=== Material supplied ===
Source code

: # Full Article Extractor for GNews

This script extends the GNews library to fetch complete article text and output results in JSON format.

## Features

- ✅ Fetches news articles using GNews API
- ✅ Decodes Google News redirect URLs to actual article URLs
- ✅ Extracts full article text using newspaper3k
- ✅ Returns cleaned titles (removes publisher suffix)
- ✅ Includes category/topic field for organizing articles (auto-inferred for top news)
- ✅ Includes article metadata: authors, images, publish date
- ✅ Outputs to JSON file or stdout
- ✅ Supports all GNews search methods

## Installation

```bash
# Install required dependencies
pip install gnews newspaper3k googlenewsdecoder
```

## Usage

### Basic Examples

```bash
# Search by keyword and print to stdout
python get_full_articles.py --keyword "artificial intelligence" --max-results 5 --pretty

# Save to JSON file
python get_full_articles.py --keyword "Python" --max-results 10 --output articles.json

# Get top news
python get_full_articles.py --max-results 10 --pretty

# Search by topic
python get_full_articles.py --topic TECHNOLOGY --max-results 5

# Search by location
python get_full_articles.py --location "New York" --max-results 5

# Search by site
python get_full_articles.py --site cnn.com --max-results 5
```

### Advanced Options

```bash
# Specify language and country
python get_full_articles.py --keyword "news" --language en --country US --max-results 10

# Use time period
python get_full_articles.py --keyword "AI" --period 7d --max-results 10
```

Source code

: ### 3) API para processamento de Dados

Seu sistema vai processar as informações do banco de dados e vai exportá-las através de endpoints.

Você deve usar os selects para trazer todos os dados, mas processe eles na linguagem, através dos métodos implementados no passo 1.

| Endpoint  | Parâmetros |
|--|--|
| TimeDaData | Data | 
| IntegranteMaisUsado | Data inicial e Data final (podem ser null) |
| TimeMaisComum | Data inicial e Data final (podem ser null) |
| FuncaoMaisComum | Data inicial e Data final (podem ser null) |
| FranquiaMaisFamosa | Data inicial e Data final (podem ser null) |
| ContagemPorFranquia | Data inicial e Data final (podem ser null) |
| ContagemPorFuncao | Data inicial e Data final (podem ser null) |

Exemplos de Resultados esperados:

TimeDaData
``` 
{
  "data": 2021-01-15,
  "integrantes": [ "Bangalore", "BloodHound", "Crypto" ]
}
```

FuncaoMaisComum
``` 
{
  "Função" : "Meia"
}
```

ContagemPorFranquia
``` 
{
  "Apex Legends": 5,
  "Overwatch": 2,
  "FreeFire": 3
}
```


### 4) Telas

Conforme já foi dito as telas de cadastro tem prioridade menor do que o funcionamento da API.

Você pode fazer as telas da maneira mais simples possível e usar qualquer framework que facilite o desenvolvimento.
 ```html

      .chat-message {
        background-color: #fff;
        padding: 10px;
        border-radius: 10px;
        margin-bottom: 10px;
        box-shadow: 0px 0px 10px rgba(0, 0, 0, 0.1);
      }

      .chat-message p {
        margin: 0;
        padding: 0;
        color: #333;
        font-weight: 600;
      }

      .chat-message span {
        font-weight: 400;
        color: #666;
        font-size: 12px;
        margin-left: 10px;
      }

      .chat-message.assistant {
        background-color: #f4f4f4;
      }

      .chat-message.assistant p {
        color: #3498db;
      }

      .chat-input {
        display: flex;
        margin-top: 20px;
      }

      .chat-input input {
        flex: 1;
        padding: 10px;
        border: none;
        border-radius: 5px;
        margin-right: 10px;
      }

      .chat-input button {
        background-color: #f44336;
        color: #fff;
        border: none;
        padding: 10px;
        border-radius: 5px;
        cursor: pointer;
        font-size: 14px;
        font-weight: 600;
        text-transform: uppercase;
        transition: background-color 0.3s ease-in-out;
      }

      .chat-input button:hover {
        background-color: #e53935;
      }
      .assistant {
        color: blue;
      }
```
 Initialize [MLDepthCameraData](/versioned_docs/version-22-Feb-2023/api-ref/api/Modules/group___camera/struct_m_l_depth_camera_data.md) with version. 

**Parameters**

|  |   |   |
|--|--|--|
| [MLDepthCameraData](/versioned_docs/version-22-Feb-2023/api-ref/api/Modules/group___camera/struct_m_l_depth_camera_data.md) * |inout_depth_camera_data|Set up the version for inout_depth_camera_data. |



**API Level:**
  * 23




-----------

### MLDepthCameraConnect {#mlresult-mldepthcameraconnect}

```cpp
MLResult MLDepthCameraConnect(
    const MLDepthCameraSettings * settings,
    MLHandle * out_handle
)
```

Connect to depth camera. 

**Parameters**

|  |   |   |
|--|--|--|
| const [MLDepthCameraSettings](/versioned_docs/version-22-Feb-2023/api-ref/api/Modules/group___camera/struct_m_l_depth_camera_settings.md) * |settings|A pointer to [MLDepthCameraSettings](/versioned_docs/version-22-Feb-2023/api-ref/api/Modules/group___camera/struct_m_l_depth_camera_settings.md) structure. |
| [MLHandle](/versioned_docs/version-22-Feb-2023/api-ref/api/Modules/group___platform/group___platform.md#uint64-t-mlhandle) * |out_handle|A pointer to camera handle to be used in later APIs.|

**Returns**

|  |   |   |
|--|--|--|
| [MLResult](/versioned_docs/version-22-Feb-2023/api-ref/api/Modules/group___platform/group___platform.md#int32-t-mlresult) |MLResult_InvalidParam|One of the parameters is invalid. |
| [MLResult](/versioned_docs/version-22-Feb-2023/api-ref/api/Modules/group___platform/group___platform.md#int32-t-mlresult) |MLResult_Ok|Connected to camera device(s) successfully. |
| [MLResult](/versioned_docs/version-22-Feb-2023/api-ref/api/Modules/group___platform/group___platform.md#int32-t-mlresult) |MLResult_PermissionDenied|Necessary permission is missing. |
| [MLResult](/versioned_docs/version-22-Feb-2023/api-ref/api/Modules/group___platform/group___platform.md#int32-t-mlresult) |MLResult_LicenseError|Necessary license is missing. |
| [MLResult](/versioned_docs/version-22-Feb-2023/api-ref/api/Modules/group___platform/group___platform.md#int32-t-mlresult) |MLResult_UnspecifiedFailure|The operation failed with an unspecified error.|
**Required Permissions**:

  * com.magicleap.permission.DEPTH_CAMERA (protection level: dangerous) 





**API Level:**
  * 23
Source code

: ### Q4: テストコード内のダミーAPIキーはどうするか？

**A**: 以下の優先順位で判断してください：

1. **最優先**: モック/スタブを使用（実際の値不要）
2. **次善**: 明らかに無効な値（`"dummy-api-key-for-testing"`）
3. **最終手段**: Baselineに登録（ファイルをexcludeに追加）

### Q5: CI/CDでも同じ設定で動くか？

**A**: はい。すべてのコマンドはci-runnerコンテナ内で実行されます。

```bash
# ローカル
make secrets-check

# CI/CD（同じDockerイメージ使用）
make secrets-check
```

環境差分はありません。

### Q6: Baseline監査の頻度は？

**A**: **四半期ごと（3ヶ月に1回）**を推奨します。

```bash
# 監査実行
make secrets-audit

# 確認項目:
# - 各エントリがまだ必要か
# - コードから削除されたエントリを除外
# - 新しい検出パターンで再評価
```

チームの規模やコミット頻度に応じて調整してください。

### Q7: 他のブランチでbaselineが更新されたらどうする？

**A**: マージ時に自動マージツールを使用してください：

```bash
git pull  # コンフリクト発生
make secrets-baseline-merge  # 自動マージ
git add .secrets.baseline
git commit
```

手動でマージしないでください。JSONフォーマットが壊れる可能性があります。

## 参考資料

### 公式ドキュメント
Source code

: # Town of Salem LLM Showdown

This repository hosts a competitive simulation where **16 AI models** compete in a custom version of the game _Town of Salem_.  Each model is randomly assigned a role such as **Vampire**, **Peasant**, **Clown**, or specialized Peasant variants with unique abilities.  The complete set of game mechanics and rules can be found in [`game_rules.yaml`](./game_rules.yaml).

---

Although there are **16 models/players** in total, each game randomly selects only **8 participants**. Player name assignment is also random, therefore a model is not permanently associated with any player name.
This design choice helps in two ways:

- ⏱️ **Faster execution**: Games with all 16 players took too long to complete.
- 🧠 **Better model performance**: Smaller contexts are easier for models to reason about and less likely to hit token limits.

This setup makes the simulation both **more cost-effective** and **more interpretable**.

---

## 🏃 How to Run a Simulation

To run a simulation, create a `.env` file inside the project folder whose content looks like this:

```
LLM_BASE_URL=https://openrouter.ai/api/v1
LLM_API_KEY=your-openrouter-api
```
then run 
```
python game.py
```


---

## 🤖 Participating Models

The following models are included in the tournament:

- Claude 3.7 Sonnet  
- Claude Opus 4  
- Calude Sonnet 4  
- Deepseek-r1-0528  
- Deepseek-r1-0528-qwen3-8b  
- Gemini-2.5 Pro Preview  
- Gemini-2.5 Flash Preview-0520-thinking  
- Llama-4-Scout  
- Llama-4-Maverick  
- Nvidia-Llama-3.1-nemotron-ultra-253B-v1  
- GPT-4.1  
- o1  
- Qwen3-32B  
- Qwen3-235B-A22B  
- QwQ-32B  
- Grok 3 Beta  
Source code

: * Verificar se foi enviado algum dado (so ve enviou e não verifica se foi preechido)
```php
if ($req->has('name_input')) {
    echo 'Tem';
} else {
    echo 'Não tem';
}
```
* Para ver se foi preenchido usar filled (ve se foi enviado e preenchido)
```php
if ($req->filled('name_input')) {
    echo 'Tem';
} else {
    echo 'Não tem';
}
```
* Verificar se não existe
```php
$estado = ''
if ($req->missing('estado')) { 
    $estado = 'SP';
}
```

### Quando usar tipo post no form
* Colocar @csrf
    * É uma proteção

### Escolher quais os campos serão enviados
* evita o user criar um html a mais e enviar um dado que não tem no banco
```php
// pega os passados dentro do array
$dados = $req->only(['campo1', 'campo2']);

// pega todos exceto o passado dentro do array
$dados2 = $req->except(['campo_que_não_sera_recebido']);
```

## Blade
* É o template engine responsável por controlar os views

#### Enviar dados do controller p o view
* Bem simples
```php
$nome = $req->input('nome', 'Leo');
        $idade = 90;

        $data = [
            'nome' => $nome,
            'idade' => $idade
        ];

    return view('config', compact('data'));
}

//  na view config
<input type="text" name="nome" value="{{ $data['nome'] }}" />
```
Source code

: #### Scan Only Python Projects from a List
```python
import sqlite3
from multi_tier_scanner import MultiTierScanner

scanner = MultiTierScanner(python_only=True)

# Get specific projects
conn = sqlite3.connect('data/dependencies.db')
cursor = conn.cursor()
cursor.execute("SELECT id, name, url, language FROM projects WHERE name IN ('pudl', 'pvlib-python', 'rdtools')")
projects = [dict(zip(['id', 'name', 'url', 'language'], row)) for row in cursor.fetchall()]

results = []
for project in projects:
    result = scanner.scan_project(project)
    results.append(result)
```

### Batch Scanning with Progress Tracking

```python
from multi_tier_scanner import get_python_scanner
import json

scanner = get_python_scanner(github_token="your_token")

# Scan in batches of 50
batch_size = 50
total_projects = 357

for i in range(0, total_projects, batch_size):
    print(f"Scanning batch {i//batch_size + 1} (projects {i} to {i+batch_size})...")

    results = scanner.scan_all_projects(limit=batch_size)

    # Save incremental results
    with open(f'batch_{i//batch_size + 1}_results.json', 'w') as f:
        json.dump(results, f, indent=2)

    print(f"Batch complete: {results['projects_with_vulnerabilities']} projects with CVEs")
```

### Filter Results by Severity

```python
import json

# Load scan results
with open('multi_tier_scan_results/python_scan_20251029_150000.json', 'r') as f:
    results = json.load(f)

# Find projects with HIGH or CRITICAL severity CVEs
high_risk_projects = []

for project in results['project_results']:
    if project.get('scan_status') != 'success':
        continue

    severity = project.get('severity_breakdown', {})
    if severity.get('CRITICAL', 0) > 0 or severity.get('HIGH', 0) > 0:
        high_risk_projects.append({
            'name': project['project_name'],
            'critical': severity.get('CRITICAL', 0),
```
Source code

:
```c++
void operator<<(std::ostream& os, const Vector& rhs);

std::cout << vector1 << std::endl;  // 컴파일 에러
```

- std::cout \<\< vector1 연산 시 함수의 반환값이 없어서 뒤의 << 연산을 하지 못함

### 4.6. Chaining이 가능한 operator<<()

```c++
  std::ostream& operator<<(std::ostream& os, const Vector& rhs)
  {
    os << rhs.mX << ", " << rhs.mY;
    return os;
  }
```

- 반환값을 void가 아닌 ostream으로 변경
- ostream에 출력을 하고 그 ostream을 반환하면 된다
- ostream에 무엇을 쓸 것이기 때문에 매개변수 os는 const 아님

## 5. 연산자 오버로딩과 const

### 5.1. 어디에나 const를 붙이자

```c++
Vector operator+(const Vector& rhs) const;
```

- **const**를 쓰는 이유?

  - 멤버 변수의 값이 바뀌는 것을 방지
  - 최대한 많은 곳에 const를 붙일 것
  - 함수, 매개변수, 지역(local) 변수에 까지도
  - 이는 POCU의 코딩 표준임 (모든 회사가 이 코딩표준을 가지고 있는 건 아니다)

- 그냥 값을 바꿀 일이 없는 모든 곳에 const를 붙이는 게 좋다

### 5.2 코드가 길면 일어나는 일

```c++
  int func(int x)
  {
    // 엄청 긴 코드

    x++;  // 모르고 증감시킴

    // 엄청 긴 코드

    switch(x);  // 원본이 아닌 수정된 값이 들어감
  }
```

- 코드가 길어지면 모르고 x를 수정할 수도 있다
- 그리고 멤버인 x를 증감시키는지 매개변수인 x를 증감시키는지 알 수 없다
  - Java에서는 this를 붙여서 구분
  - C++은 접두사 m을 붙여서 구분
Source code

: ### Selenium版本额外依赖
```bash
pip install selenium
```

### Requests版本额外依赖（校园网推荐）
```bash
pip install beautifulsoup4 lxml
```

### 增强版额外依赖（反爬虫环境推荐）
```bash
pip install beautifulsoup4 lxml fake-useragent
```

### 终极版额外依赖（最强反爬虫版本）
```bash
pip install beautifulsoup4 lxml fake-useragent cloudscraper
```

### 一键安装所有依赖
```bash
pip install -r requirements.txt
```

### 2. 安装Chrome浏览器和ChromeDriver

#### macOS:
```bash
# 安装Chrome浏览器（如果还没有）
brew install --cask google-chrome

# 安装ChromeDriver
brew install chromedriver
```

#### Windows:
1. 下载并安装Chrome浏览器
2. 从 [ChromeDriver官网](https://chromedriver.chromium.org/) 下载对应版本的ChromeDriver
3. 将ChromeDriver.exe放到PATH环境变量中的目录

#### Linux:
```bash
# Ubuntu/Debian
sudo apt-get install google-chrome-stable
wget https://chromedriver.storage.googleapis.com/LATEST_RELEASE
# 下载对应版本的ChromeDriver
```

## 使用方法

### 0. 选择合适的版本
===
*Work item:* Give again exactly, and only, the lines above starting at the one with "### 公式ドキュメント" and ending at the one with "Salem LLM Showdown".

*Exercise response:*
### 公式ドキュメント
Source code

: # Town of Salem LLM Showdown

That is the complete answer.